Corporate sustainability of CPA firms. Refer to the Business and Society (March 2011) study on the sustainability behaviors of CPA corporations, Exercise 2.23 (p. 83). Recall that the level of support for corporate sustainability (measured on a quantitative scale ranging from 0 to 160 points) was obtained for each of 992 senior managers at CPA firms. The accompanying Minitab printout gives the mean and standard deviation for the level of support variable. It can be shown that level of support is approximately normally distributed.

a. Find the probability that the level of support for corporate sustainability of a randomly selected senior manager is less than 40 points.

b. Find the probability that the level of support for corporate sustainability of a randomly selected senior manager is between 40 and 120 points.

c. Find the probability that the level of support for corporate sustainability of a randomly selected senior manager is greater than 120 points.

d.

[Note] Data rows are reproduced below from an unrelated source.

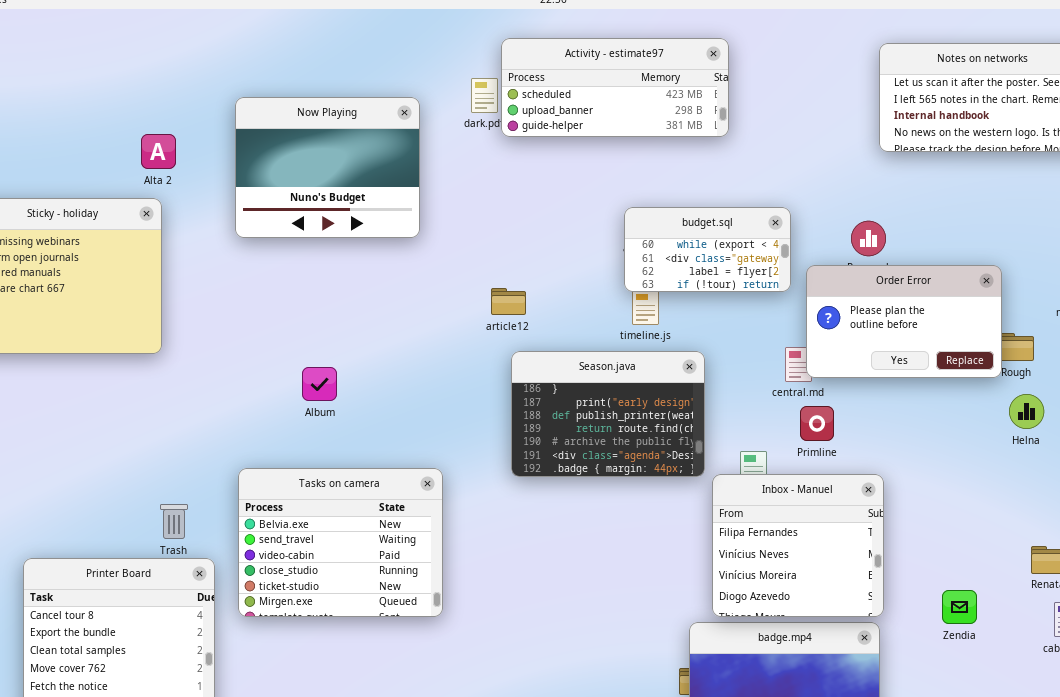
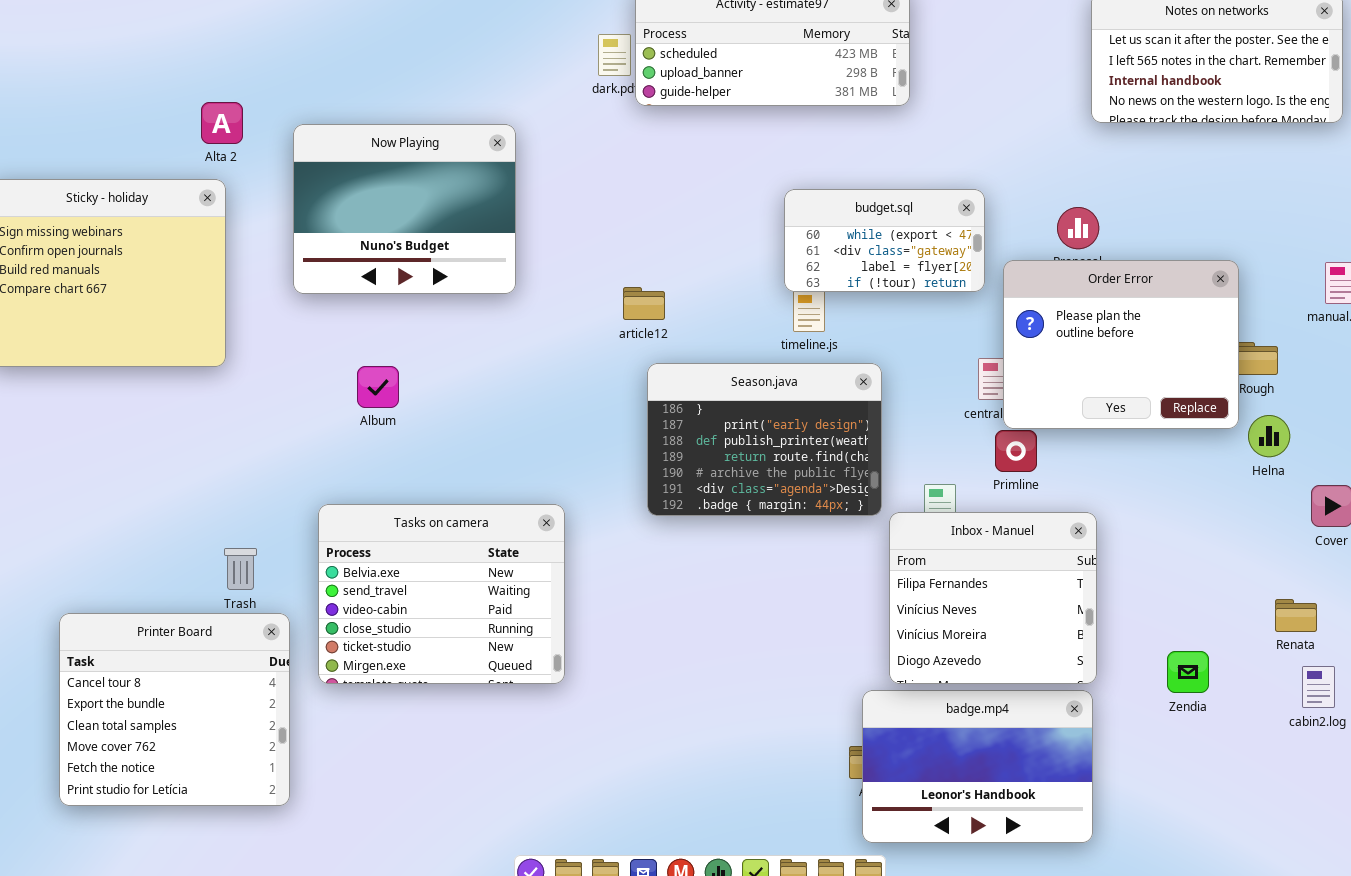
Now Playing: [235,97,420,238] -> [293,124,516,294], moved
Order Error: [806,265,1002,378] -> [1003,260,1239,429], resized
Album: [302,367,337,401] -> [357,366,399,408], moved

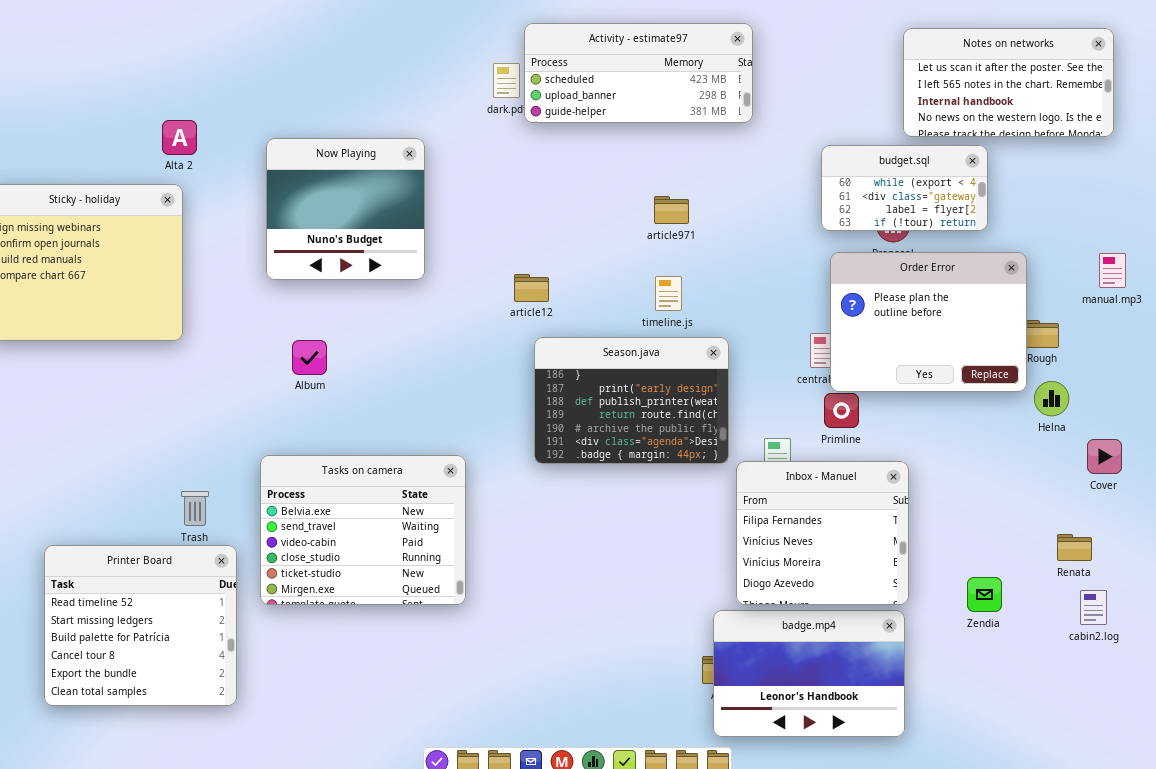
Now Playing: [293,124,516,294] -> [266,138,425,280], resized
budget.sql: [784,189,985,292] -> [821,145,988,231], moved
Printer Board: [59,613,290,806] -> [44,545,237,706], scrolled up 3 rows

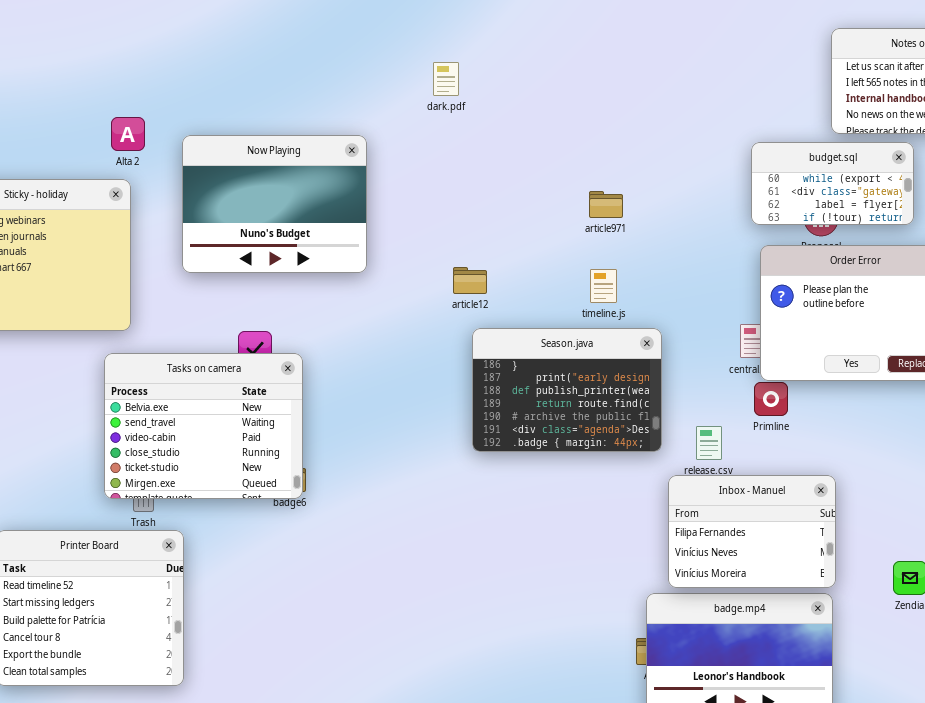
Activity - estimate97: [524,23,753,123] -> none, closed
Now Playing: [266,138,425,280] -> [182,135,367,273], resized
Tasks on camera: [260,455,466,605] -> [104,353,303,499], moved
Inbox - Manuel: [736,461,909,605] -> [668,475,836,588], resized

One-fourth of the 992 senior managers indicated a level of support for corporate sustainability below what value?

Descriptive Statistics: Support

Variables	N	Mean	StDev	Variance	Minimum	Maximum	Range
Support	992	67.755	26.871	722.036	0.000	155.000	155.000

Referring to exercise 2.23, in sustainability behaviors of CPA corporations, the level of support for corporate sustainability was obtained by 992 senior managers at CPA firms.

The level of support for sustainability x has a mean of 67.755 and a standard deviation of 26.871

Assume that x is normally distributed.

Here the mean and standard deviation of the random variable x is given by,

$$\begin{gathered} \mu =67.755and\sigma =26.871 \\ x=40 \end{gathered}$$

The z-score is,

$$\begin{gathered} z=\frac{x-\mu }{\sigma } \\ =\frac{40-67.755}{26.871} \\ =-1.0329 \\ P(x<40)=P(x<40) \\ =P(z<1.0329)) \\ =1-0.8485 \\ =0.1515 \\ P(x<40)=0.1515 \end{gathered}$$

Thus, the required probability is 0.1515.

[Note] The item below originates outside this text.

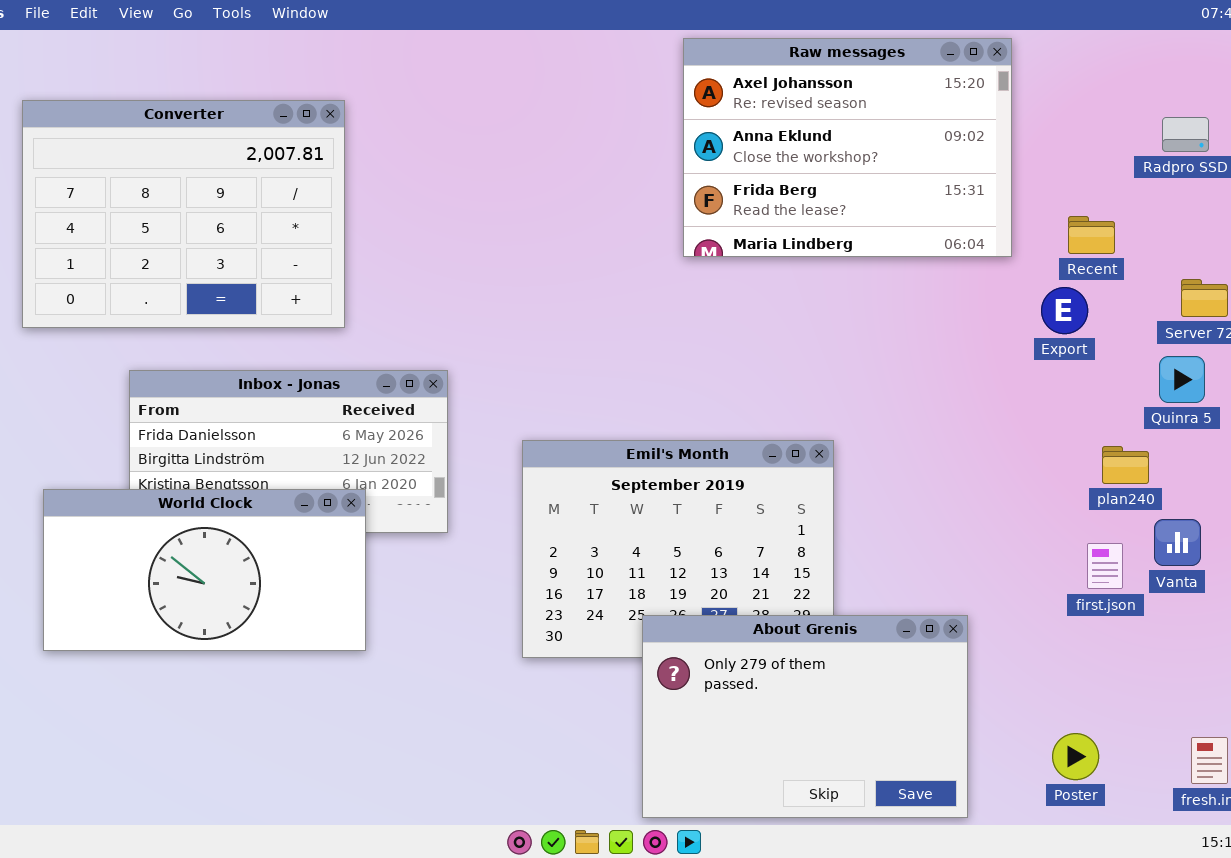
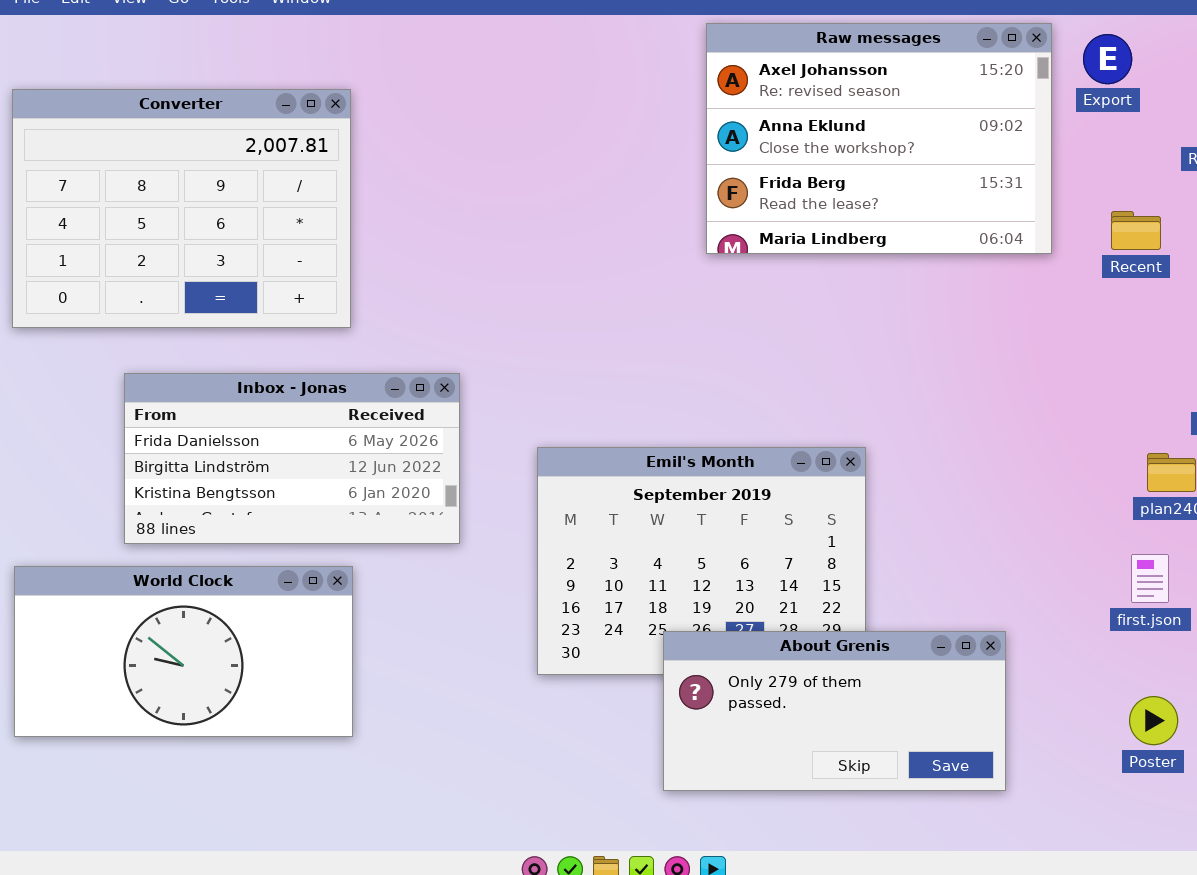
Export: [1041,287,1088,334] -> [1083,34,1132,84], moved
World Clock: [43,489,366,651] -> [14,566,353,737], moved
About Grenis: [642,615,968,818] -> [663,631,1006,791], resized
Poster: [1052,733,1099,780] -> [1129,696,1178,745], moved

Here the mean and standard deviation of the random variable x is given by,

$$\begin{gathered} \mu =67.755and\sigma =26.871 \\ x=40 \end{gathered}$$

The z-score is,

$$\begin{gathered} =\frac{40-67.755}{26.871} \\ =-1.0329 \end{gathered}$$

Again,

$$\begin{gathered} x=120 \\ z=\frac{x-\mu }{\sigma } \\ =\frac{120-67.755}{26.871} \\ =1.9443 \\ P(40<x<120)=P(x<120)-P(x<40) \\ =P(z<1.9443)-P(z<1.0329) \\ =P(z<1.9443)-(1-P(z<1.0329\left)\right) \\ =0.9738-1+0.8485 \\ =0.8223 \end{gathered}$$

Thus, the required probability is 0.8223.

Here the mean and standard deviation of the random variable x is given by,

$$\begin{gathered} \mu =67.755and\sigma =26.871 \\ x=120 \\ z=\frac{x-\mu }{\sigma } \\ =\frac{120-67.755}{26.871} \\ =1.9443 \\ P(x>120)=(1-P(x<120\left)\right) \\ =(1-P(z<1.9443\left)\right) \\ =1-0.9738 \\ =0.0262 \\ P(x>120)=0.0262 \end{gathered}$$

Thus, the required probability is 0.0262.

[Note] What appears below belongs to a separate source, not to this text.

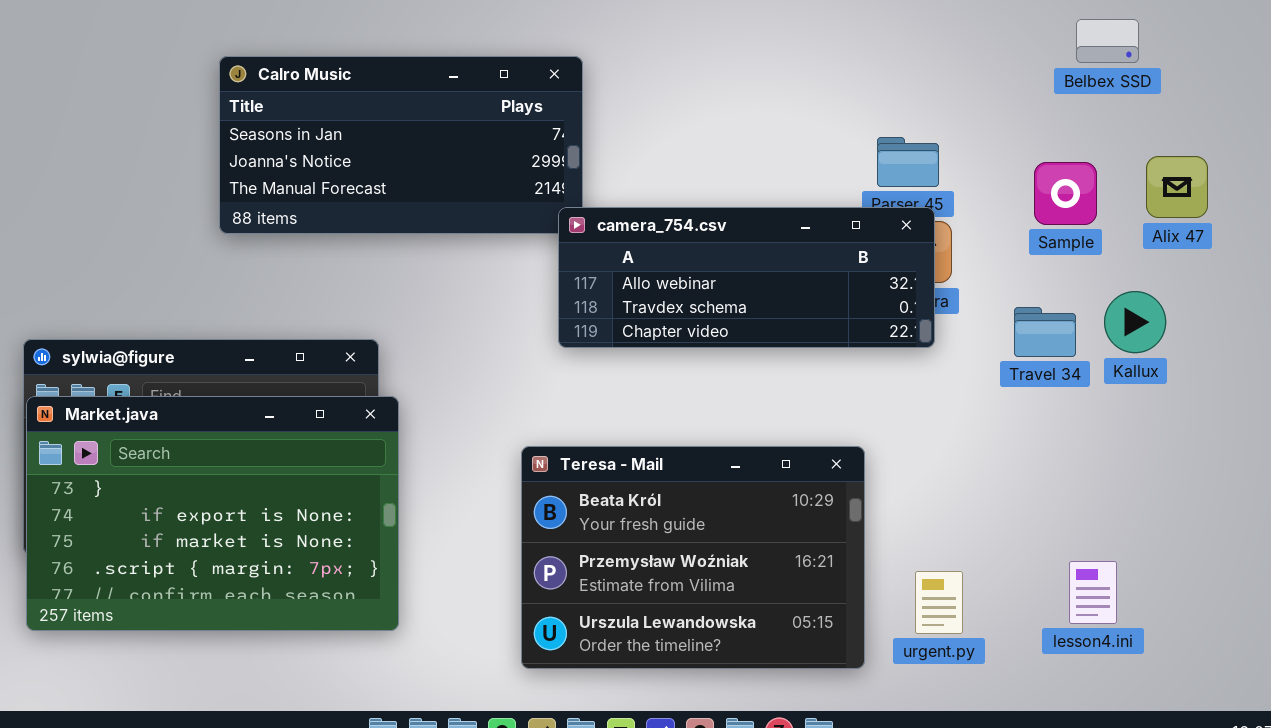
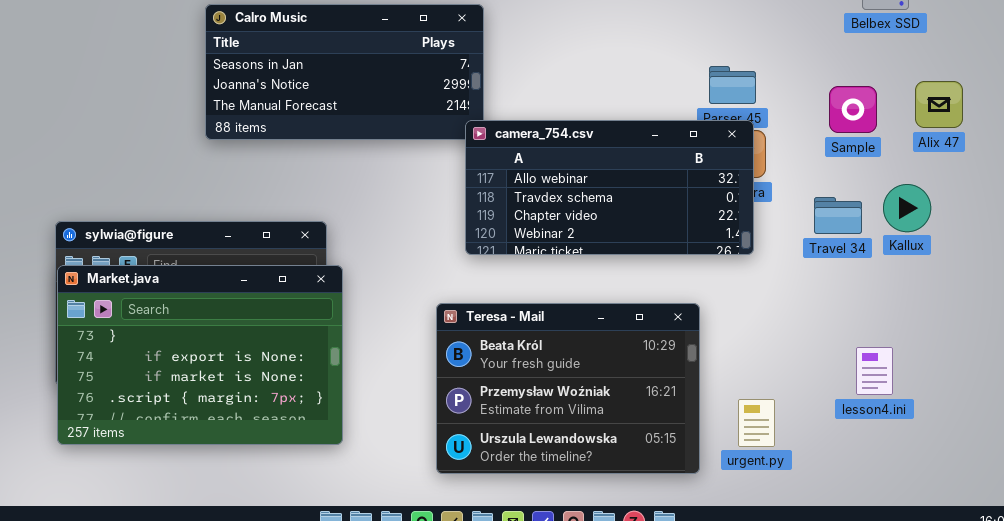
camera_754.csv: [558,207,935,348] -> [465,120,754,255], resized
lesson4.ini: [1069,561,1117,624] -> [856,347,893,395], moved

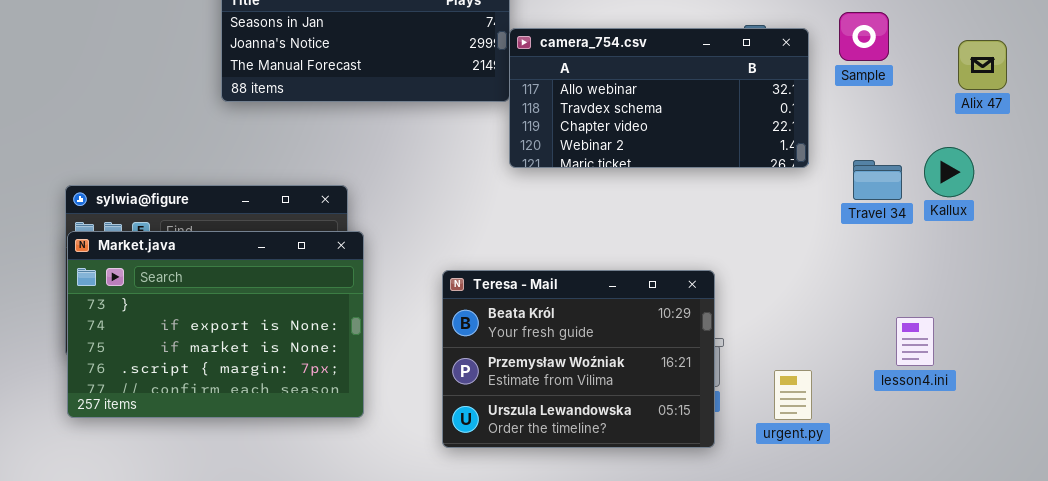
Sample: [829,86,877,133] -> [839,12,889,61], moved
camera_754.csv: [465,120,754,255] -> [509,28,809,168], moved
Teresa - Mail: [436,303,700,474] -> [442,270,715,448], moved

Let a be the support vale,

$$\begin{gathered} Px<a)=\frac{1}{4} \\ P\left(\frac{x-\mu }{\sigma }<\frac{x-\mu }{\sigma }\right)=0.25 \\ P\left(z<\frac{a-67.755}{26.871}\right)=0.25 \\ \Phi \left(\frac{a-67.755}{26.871}\right)=0.25 \\ \frac{a-67.755}{26.871}={\Phi }^{-1}(0.25) \\ a=67.755+26.871\times {\Phi }^{-1}(0.25) \\ a=67.755+26.871\times (-0.67449) \\ a=49.63077921 \\ a=49.6 \\ a=49.6 \end{gathered}$$

So, the value of a is 49.6

Therefore, one-fourth of the 992 senior managers with corporate sustainability below is 49.6.